Top of Data to use

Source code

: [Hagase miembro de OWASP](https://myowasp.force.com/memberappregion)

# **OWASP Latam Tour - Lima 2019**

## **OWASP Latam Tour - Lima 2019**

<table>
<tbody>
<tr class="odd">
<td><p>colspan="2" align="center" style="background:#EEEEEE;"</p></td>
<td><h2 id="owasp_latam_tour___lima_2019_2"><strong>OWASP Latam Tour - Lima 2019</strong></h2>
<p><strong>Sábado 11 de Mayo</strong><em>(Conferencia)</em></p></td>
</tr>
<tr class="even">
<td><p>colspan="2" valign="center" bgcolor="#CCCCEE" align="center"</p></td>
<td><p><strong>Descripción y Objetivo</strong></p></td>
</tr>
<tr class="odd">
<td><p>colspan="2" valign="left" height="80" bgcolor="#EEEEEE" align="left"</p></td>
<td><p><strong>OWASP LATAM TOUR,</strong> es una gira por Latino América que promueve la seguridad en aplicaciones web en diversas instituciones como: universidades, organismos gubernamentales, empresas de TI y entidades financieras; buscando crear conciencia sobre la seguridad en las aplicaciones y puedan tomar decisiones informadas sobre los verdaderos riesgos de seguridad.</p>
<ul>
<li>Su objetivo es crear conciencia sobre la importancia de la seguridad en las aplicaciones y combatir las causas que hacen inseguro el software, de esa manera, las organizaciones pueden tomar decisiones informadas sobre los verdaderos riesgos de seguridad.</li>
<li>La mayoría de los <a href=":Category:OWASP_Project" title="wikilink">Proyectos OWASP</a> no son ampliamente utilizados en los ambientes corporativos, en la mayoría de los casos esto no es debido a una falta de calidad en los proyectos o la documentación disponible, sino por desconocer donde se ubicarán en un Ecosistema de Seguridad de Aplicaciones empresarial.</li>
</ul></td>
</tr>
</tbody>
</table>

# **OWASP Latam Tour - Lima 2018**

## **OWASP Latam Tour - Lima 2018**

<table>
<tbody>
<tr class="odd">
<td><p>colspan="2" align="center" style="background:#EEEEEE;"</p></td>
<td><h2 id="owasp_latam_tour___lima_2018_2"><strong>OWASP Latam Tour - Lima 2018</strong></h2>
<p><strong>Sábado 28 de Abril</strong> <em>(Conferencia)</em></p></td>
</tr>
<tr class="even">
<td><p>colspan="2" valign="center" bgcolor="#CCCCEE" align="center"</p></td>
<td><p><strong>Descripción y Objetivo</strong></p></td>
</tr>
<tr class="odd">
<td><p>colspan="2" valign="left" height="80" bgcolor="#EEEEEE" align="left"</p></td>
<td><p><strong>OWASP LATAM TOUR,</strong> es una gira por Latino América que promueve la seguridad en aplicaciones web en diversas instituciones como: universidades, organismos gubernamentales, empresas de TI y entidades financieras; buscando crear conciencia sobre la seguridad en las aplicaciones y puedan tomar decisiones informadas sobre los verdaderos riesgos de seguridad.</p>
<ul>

Bottom of Data to use

■ **Task prompt**: Give the data again, exactly.

■ **Response for this exercise**:
Source code

: [Hagase miembro de OWASP](https://myowasp.force.com/memberappregion)

# **OWASP Latam Tour - Lima 2019**

## **OWASP Latam Tour - Lima 2019**

<table>
<tbody>
<tr class="odd">
<td><p>colspan="2" align="center" style="background:#EEEEEE;"</p></td>
<td><h2 id="owasp_latam_tour___lima_2019_2"><strong>OWASP Latam Tour - Lima 2019</strong></h2>
<p><strong>Sábado 11 de Mayo</strong><em>(Conferencia)</em></p></td>
</tr>
<tr class="even">
<td><p>colspan="2" valign="center" bgcolor="#CCCCEE" align="center"</p></td>
<td><p><strong>Descripción y Objetivo</strong></p></td>
</tr>
<tr class="odd">
<td><p>colspan="2" valign="left" height="80" bgcolor="#EEEEEE" align="left"</p></td>
<td><p><strong>OWASP LATAM TOUR,</strong> es una gira por Latino América que promueve la seguridad en aplicaciones web en diversas instituciones como: universidades, organismos gubernamentales, empresas de TI y entidades financieras; buscando crear conciencia sobre la seguridad en las aplicaciones y puedan tomar decisiones informadas sobre los verdaderos riesgos de seguridad.</p>
<ul>
<li>Su objetivo es crear conciencia sobre la importancia de la seguridad en las aplicaciones y combatir las causas que hacen inseguro el software, de esa manera, las organizaciones pueden tomar decisiones informadas sobre los verdaderos riesgos de seguridad.</li>
<li>La mayoría de los <a href=":Category:OWASP_Project" title="wikilink">Proyectos OWASP</a> no son ampliamente utilizados en los ambientes corporativos, en la mayoría de los casos esto no es debido a una falta de calidad en los proyectos o la documentación disponible, sino por desconocer donde se ubicarán en un Ecosistema de Seguridad de Aplicaciones empresarial.</li>
</ul></td>
</tr>
</tbody>
</table>

# **OWASP Latam Tour - Lima 2018**

## **OWASP Latam Tour - Lima 2018**

<table>
<tbody>
<tr class="odd">
<td><p>colspan="2" align="center" style="background:#EEEEEE;"</p></td>
<td><h2 id="owasp_latam_tour___lima_2018_2"><strong>OWASP Latam Tour - Lima 2018</strong></h2>
<p><strong>Sábado 28 de Abril</strong> <em>(Conferencia)</em></p></td>
</tr>
<tr class="even">
<td><p>colspan="2" valign="center" bgcolor="#CCCCEE" align="center"</p></td>
<td><p><strong>Descripción y Objetivo</strong></p></td>
</tr>
<tr class="odd">
<td><p>colspan="2" valign="left" height="80" bgcolor="#EEEEEE" align="left"</p></td>
<td><p><strong>OWASP LATAM TOUR,</strong> es una gira por Latino América que promueve la seguridad en aplicaciones web en diversas instituciones como: universidades, organismos gubernamentales, empresas de TI y entidades financieras; buscando crear conciencia sobre la seguridad en las aplicaciones y puedan tomar decisiones informadas sobre los verdaderos riesgos de seguridad.</p>
<ul>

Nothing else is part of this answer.